The Incept business plan is straight forward. It can be broken into a series of events; some of which can run concurrently. These are as follows;
1. Ramping up the operation at Moubiri. The aim here is to gradually ramp up production from the current 50 tonnes per day (tpd) to 250 tpd. This would be done over a 6 month period for a cost of approximately US$3.5-$4 million and would involve the following;
(i) Changing mining method from hand held methods to cut and fill which would involve a more mechanised approach and develop a mine plan (currently no mine plan in place)
(ii) Access underground potential by drilling out the ore body on 25 metre centres
(iii) Produce a JRC compliant resource/reserve statement
(iv) Access open pit potential with RC drill out and then pit design
(v) Advance processing/development options by maximising the value of the four commodities contained in the DSO, exploring DMs option (after Mindouli stockpile deleted) and explore more efficient marketing of the end product.
(vi) Improve logistic management; and
(vii) Metallurgical test work to upgrade the Moubiri DSO
2. Further exploration at Moubiri. The exploration target for Moubiri is for at least 500kt of 45% DSO Pb/Zn ore with 6% Cu plus Ag. Two ore bodies have been identified in the hanging wall including a lower grade Pb/Zn zone and a high grade Cu zone with one intercept of 22 metres @ 6% Cu. In addition to this Tchicoomba, which is 6km from
3. Exploration and there are numerous regional targets.
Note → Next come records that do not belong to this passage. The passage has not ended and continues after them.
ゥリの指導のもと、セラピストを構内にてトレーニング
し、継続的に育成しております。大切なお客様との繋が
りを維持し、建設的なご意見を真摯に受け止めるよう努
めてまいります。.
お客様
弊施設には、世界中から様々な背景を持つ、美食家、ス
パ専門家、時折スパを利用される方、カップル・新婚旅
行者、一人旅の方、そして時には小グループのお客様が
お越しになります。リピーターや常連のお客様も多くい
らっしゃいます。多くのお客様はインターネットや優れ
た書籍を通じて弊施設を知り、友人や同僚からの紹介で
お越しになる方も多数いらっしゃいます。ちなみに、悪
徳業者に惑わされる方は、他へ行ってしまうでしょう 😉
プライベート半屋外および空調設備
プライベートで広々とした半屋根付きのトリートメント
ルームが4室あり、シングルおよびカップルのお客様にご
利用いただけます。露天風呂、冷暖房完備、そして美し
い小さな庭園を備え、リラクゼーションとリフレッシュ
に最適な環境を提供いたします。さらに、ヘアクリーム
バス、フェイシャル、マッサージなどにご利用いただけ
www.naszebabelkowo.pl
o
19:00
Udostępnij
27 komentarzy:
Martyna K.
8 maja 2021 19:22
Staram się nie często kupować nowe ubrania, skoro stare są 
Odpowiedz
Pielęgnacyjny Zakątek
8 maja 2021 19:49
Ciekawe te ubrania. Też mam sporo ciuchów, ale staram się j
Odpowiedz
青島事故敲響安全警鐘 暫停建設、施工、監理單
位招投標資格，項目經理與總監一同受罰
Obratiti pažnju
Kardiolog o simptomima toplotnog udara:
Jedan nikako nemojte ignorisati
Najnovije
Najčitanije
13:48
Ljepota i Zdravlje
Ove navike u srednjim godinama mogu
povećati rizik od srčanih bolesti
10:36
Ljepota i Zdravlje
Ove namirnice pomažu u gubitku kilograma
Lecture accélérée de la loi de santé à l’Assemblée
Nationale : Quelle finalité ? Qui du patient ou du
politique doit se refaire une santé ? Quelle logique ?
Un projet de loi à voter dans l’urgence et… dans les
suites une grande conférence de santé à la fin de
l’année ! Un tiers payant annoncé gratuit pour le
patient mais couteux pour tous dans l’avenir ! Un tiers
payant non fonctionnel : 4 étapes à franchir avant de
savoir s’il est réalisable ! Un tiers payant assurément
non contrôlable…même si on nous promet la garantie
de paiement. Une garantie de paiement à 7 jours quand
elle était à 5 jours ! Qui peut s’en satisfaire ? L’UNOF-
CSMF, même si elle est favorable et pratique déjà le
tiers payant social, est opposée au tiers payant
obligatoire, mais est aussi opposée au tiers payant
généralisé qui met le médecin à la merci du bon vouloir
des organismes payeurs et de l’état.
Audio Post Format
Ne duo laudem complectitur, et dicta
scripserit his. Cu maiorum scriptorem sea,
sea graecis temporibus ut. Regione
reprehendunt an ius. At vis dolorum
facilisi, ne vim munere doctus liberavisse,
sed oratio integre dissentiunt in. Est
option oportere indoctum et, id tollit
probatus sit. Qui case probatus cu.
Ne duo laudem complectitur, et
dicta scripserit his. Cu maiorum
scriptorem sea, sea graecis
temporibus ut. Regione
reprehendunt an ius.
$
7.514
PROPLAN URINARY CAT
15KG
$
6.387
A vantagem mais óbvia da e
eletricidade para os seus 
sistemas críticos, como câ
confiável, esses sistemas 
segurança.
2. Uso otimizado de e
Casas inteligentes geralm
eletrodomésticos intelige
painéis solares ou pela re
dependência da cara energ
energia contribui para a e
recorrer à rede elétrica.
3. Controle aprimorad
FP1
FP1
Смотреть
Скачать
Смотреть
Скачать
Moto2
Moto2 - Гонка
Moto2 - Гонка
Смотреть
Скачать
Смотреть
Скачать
4. Complete metallurgical test work at Mindouli. Initial test work on the stockpile (circa 30,000 tonnes) returned head grade of 7% Cu and 150 g/t Ag. Further it demonstrated feed grade of 7% Cu, 150 g/t Ag, it could be processed through a Dense Media Separator (cost circa US$750k from Republic of South Africa), fines of 20-30%, primary recovery of 70%-80%; overall recovery 65% with concentrated grades of 42% Cu and 2,500 g/t Ag. Low cap ex (US$750k) for the DMS plant with projected margin on the current stockpile of circa US$5 million and the DMS plant could be used at Moubiri when the processing was complete (3-6 month process to treat the stockpile.
5. Systematic exploration and development of Mindouli. Stage 1 will require drilling the project out on 100 metre sections. This will be a 6 month program depending on the number of drills available. The drilling will be at least 20,000 metres and can be from the surface and possibly underground following the redevelopment of existing adits and will resulting JORC compliant resource. A scoping study would be run concurrently with drilling to identify the optimum process route and development plan. Stage 2 and 3 prefeasibility study and infill drilling will be completed in 12 months and will generate;
(i) JORC compliant resource and reserve
(ii) Infill on 50 metre sections; 3 month program. Total drill 10,000 metres and will result in a JORC compliant Resource/reserve.